Jonathan Stoate, the city’s CIO, noted that he “chose wireless technology that could cope with lots of interference in a challenging and changeable outdoor environment,” and that Ruckus technology was up to the job, with up to 2000 users trying to connect simultaneously, or a ‘high density of users in a single location’ trying to connect because of something like a concert, with the Ruckus tech coping ‘comfortably and effectively’.

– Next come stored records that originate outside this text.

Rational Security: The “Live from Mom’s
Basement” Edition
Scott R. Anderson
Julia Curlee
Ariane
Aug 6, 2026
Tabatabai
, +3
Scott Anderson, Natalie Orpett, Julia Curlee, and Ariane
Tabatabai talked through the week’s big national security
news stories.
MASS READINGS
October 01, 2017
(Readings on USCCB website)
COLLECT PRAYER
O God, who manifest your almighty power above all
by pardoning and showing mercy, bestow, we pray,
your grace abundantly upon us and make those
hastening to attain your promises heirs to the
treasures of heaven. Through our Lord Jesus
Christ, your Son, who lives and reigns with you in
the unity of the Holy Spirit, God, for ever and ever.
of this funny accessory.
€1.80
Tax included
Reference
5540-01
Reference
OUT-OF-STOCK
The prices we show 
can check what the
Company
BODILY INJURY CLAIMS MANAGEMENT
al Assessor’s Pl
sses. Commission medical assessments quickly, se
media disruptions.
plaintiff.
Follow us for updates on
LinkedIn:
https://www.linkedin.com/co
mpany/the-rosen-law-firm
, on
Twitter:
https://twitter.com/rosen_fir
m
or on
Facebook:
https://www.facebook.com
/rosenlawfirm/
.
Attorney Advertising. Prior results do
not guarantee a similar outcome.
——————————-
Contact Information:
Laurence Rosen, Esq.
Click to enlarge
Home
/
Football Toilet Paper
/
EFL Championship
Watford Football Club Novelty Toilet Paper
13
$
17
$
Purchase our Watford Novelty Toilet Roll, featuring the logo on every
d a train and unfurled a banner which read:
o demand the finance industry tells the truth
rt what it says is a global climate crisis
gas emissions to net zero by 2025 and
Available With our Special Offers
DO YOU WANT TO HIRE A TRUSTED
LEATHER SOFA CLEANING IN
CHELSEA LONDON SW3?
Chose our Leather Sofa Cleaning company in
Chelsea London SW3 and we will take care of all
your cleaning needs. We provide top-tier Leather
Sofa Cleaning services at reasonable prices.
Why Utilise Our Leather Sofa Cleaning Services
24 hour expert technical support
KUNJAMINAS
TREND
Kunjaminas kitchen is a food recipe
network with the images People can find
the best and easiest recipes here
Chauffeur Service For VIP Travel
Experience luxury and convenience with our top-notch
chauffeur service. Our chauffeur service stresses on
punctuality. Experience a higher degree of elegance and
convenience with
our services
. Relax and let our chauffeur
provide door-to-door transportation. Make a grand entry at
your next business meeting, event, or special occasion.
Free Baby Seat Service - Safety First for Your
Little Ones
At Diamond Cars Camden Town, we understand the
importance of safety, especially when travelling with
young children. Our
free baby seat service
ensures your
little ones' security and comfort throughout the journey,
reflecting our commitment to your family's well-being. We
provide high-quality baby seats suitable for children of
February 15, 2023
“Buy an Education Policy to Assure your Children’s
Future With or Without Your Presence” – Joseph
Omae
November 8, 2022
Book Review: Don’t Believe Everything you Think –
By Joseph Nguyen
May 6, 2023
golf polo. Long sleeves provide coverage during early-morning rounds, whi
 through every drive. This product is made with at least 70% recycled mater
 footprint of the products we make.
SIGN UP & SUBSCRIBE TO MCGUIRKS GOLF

The Wi-Fi network is fed by a fibre-optic infrastructure that is all owned by the city’s ratepayers, we’re told, which also supports functions such as CCTV, car parks and high-speed data transfers between various city spaces, with Stoate talking about how the Ruckus tech was so good it could easily stream the WA Symphony Orchestra’s ’Symphony in the City’, and also a TEDx Perth Event, and that the infrastructure allows the city to work with any ISP it chooses for ‘amazing flexibility’.
The CBD and Northbridge are now Wi-Fi enabled, with Stoate saying he is “considering further expansion in these areas as well as other locations to the east and west of both major precincts.”
The City of Perth’s website notes that: “Users have a download limit of 50mbs per connection. Once this limit is reached users will need to reconnect to the service. If users do not exceed their download limit they can remain connected to the network for an hour. After an hour users will need to reconnect.”